• **Exercise prompt**
The lines to reproduce run from the first one below to the line containing "ring mcp: (222, 219)", both included. Reproduce them exactly and nothing else.

▶

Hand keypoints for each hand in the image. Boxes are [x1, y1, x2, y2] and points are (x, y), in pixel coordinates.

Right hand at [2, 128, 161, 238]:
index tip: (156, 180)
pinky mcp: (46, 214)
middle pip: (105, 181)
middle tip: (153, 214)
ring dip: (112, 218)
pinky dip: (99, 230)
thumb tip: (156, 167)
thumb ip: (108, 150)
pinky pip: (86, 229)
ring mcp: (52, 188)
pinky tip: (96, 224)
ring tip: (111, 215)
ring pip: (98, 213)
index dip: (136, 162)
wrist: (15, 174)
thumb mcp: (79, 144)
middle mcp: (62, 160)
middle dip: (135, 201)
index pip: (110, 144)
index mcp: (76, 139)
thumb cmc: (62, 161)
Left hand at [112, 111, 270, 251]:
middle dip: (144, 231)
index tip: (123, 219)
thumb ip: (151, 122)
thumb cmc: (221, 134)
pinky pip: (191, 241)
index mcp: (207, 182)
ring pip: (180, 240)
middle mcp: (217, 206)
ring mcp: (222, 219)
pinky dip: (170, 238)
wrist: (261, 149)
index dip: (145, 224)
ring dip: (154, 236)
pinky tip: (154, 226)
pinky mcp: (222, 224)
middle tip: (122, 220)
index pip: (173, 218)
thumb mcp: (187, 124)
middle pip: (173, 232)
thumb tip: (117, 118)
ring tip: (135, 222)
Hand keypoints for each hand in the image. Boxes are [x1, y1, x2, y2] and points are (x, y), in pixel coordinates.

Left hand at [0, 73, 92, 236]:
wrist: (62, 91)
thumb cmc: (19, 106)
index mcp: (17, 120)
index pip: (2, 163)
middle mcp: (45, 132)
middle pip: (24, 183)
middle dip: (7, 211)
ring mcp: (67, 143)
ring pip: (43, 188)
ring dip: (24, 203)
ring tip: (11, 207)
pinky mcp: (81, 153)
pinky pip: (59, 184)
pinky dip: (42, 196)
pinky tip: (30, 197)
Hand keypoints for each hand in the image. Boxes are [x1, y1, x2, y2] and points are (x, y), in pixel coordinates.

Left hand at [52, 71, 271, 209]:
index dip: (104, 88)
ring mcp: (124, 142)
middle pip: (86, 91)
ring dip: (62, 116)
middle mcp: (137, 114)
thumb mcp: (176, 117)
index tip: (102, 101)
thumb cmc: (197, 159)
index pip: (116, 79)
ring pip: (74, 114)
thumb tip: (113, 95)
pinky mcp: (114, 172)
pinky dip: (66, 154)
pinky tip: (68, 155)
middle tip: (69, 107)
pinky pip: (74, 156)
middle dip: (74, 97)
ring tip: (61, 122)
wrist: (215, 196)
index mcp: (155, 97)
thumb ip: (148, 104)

◀

• **Response to the exercise**
Hand keypoints for each hand in the image. Boxes are [x1, y1, x2, y2] and points are (x, y), in pixel coordinates.

Right hand at [2, 128, 161, 238]:
index tip: (156, 180)
pinky mcp: (46, 214)
middle pip: (105, 181)
middle tip: (153, 214)
ring dip: (112, 218)
pinky dip: (99, 230)
thumb tip: (156, 167)
thumb ip: (108, 150)
pinky pip: (86, 229)
ring mcp: (52, 188)
pinky tip: (96, 224)
ring tip: (111, 215)
ring pip: (98, 213)
index dip: (136, 162)
wrist: (15, 174)
thumb mcp: (79, 144)
middle mcp: (62, 160)
middle dip: (135, 201)
index pip: (110, 144)
index mcp: (76, 139)
thumb cmc: (62, 161)
Left hand at [112, 111, 270, 251]:
middle dip: (144, 231)
index tip: (123, 219)
thumb ip: (151, 122)
thumb cmc: (221, 134)
pinky pip: (191, 241)
index mcp: (207, 182)
ring pip: (180, 240)
middle mcp: (217, 206)
ring mcp: (222, 219)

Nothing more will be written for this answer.